= Jackdaw (novel) =

Tade Thompson novel (2022)

Jackdaw is a literary horror novel by British-Nigerian author Tade Thompson. It was published in 2022 by Cheerio Publishing.

==Plot==
Jackdaw is a novel of metafiction, written by a fictional version of the author himself, who receives a request to write a book inspired by the work of the Irish painter Francis Bacon. During the execution of this commission, Thompson, who is attempting to enter the mind of the artist by exploring his psychology, first develops a sexual fixation with Henrietta Moraes, one of Bacon's models, has a number of alarming encounters with the ghost of Bacon's nanny; seeks release in sexual experimentation with the help of a professional dominatrix, and experiences distressing fugues. Thompson, like the author himself, is a mental health worker as well as a writer of science fiction, and his obsession impacts on both his professional and his family life. While he attempts to keep up a pretence of normality for the sake of his family, a bizarre flesh-sculpture appears and grows in Thompson's attic study, reflecting both his own deteriorating state of mind and his possession by Bacon's influence.

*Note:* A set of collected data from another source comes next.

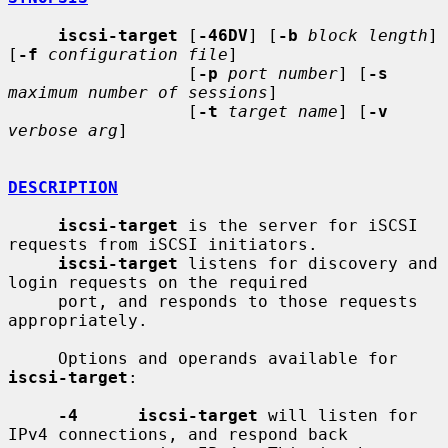
iscsi-target
 [
-46DV
] [
-b
block length
] 
[
-f
configuration file
]

                  [
-p
port number
] [
-s
maximum number of sessions
]

                  [
-t
target name
] [
-v
verbose arg
]

DESCRIPTION
iscsi-target
 is the server for iSCSI 
requests from iSCSI initiators.

iscsi-target
 listens for discovery and 
login requests on the required

     port, and responds to those requests 
appropriately.

     Options and operands available for 
iscsi-target
:

-4      iscsi-target
 will listen for 
IPv4 connections, and respond back
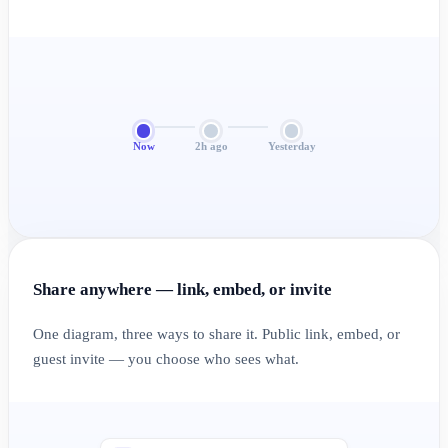
Now
2h ago
Yesterday
Share anywhere — link, embed, or invite
One diagram, three ways to share it. Public link, embed, or
guest invite — you choose who sees what.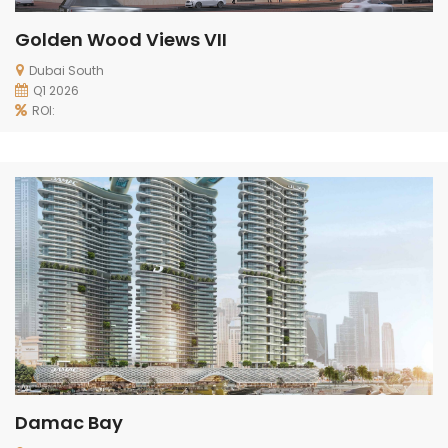
Golden Wood Views VII
Dubai South
Q1 2026
ROI:
Damac Bay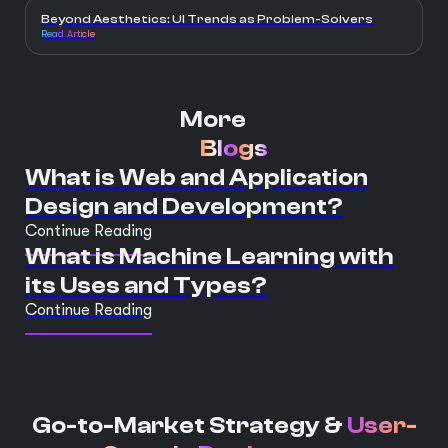
Beyond Aesthetics: UI Trends as Problem-Solvers
Read Article
More
Blogs
What is Web and Application
Design and Development?
Continue Reading
What is Machine Learning with
its Uses and Types?
Continue Reading
Go-to-Market Strategy &
User-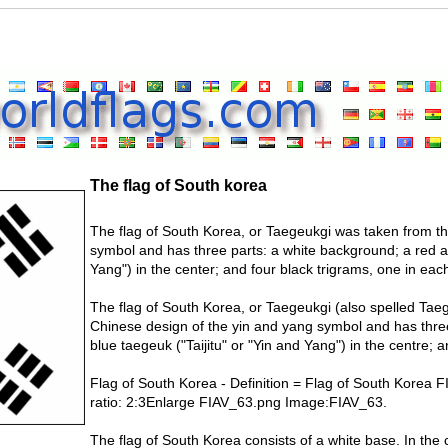
The flag of South korea
The flag of South Korea, or Taegeukgi was taken from t
symbol and has three parts: a white background; a red a
Yang") in the center; and four black trigrams, one in eac
The flag of South Korea, or Taegeukgi (also spelled Taegu
Chinese design of the yin and yang symbol and has thre
blue taegeuk ("Taijitu" or "Yin and Yang") in the centre; 
Flag of South Korea - Definition = Flag of South Korea
ratio: 2:3Enlarge FIAV_63.png Image:FIAV_63.
The flag of South Korea consists of a white base. In the c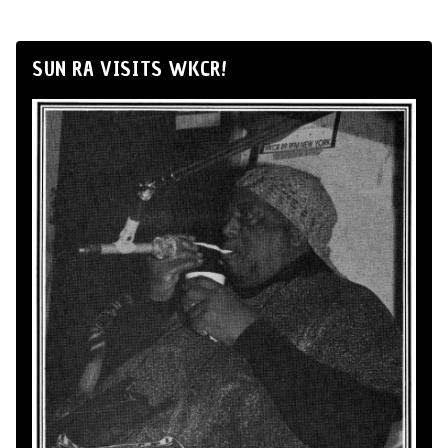
SUN RA VISITS WKCR!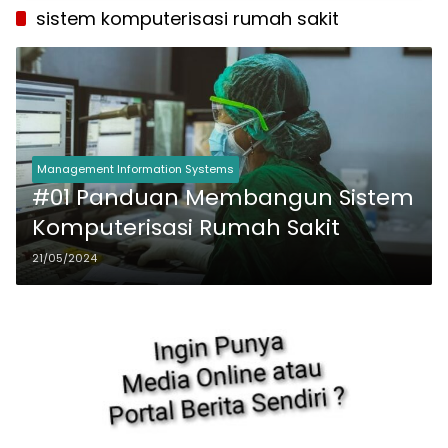
sistem komputerisasi rumah sakit
Management Information Systems
#01 Panduan Membangun Sistem
Komputerisasi Rumah Sakit
21/05/2024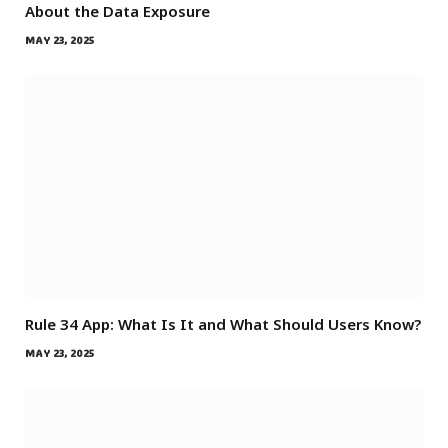
About the Data Exposure
MAY 23, 2025
Rule 34 App: What Is It and What Should Users Know?
MAY 23, 2025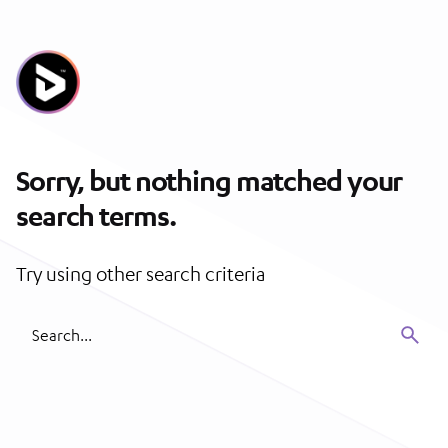
Skip
to
content
Sorry, but nothing matched your
search terms.
Try using other search criteria
Search
for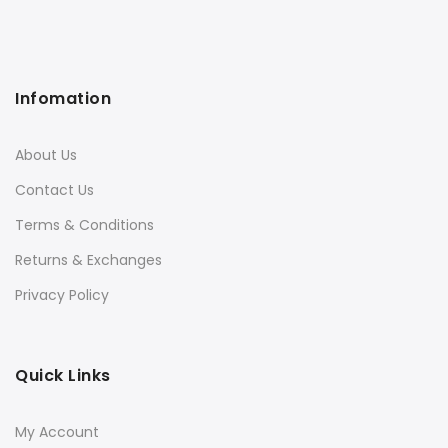
Infomation
About Us
Contact Us
Terms & Conditions
Returns & Exchanges
Privacy Policy
Quick Links
My Account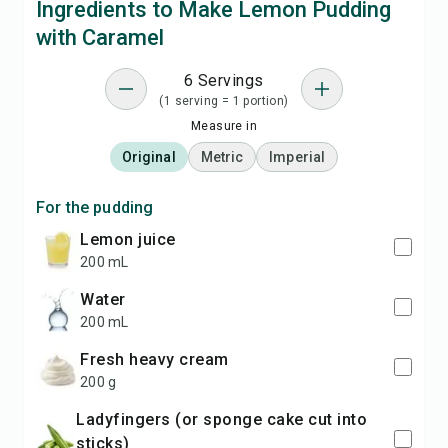
Ingredients to Make Lemon Pudding
with Caramel
6 Servings
(1 serving = 1 portion)
Measure in
Original
Metric
Imperial
For the pudding
lemon juice
200 mL
water
200 mL
fresh heavy cream
200 g
ladyfingers (or sponge cake cut into
sticks)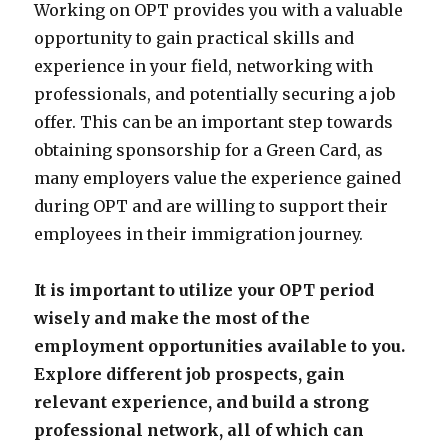
Working on OPT provides you with a valuable
opportunity to gain practical skills and
experience in your field, networking with
professionals, and potentially securing a job
offer. This can be an important step towards
obtaining sponsorship for a Green Card, as
many employers value the experience gained
during OPT and are willing to support their
employees in their immigration journey.
It is important to utilize your OPT period
wisely and make the most of the
employment opportunities available to you.
Explore different job prospects, gain
relevant experience, and build a strong
professional network, all of which can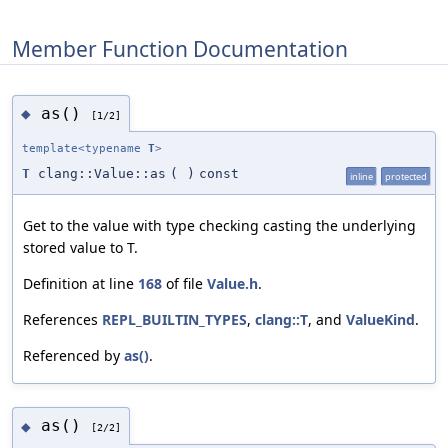
Member Function Documentation
as()
◆
[1/2]
template<typename
T
>
T
clang::Value::as
(
)
const
inline
protected
Get to the value with type checking casting the underlying
stored value to T.
Definition at line
168
of file
Value.h
.
References
REPL_BUILTIN_TYPES
,
clang::T
, and
ValueKind
.
Referenced by
as()
.
as()
◆
[2/2]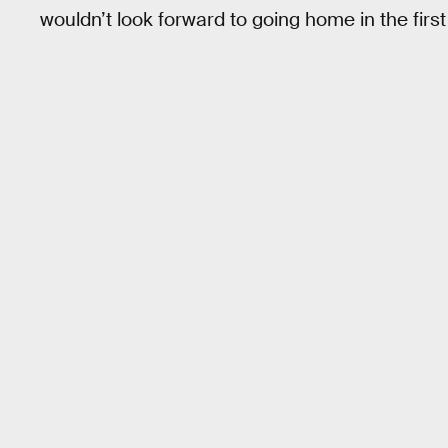
wouldn’t look forward to going home in the first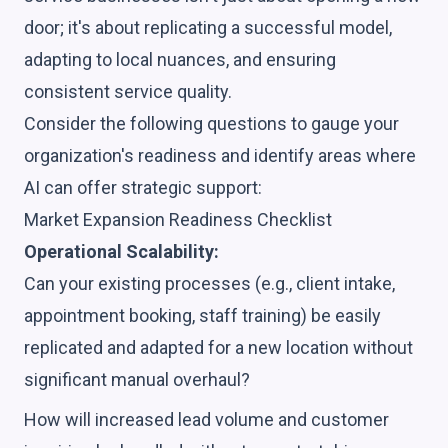
door; it's about replicating a successful model,
adapting to local nuances, and ensuring
consistent service quality.
Consider the following questions to gauge your
organization's readiness and identify areas where
AI can offer strategic support:
Market Expansion Readiness Checklist
Operational Scalability:
Can your existing processes (e.g., client intake,
appointment booking, staff training) be easily
replicated and adapted for a new location without
significant manual overhaul?
How will increased lead volume and customer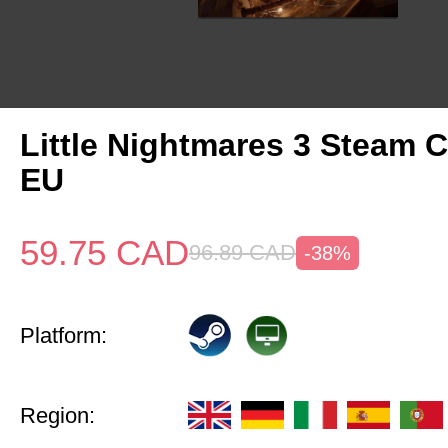
Little Nightmares 3 Steam 
EU
59.75
CAD
96.89
CAD
-38%
Platform:
Region: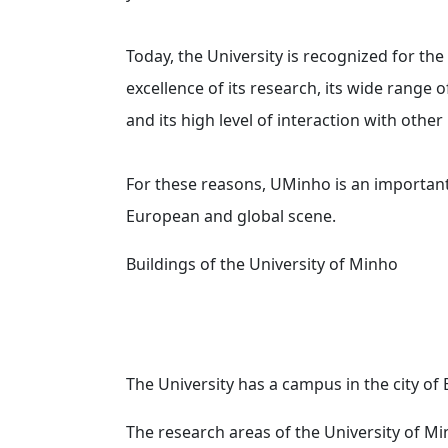
Today, the University is recognized for the
excellence of its research, its wide range
and its high level of interaction with other 
For these reasons, UMinho is an important
European and global scene.
Buildings of the University of Minho
The University has a campus in the city of
The research areas of the University of M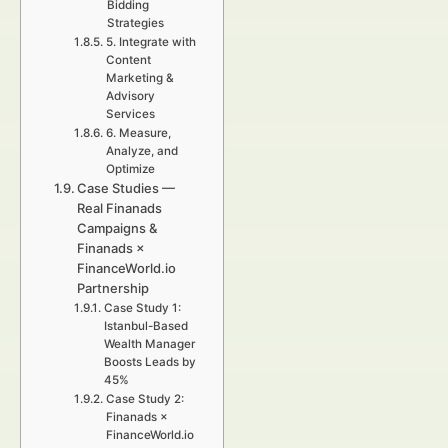
Bidding
Strategies
5. Integrate with
Content
Marketing &
Advisory
Services
6. Measure,
Analyze, and
Optimize
Case Studies —
Real Finanads
Campaigns &
Finanads ×
FinanceWorld.io
Partnership
Case Study 1:
Istanbul-Based
Wealth Manager
Boosts Leads by
45%
Case Study 2:
Finanads ×
FinanceWorld.io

When Thompson finally suffers a complete breakdown and is committed to a mental health institution, his obsession is found to be linked to a frontal lobe injury, which doctors assure him is curable.
== Background ==
On writing the novel, Thompson says: "Science fiction led me to Bacon. The xenomorph in Alien was designed by H.Giger, who took inspiration from a Bacon painting."

Thompson explains in interview that the protagonist of Jackdaw is not himself, although they happen to share the same name, the same agent, profession and family situation. He says: "The name was a stumbling block. I kept reminding myself that this dude was not me, therefore there was no dignity to hold on to."

Themes of the book include: Yoruba religious practice; the "blurred lines between creativity and madness," as well as "the thinness of the boundary between art and artist, subject and object."

==Reception==
Jackdaw was longlisted for a 2022 British Science Fiction Award in the Best Novel category

Lisa Tuttle, writing for The Guardian, describes Jackdaw as: "A wild, darkly comic nightmare set on the borderlines of creativity, imagination and madness."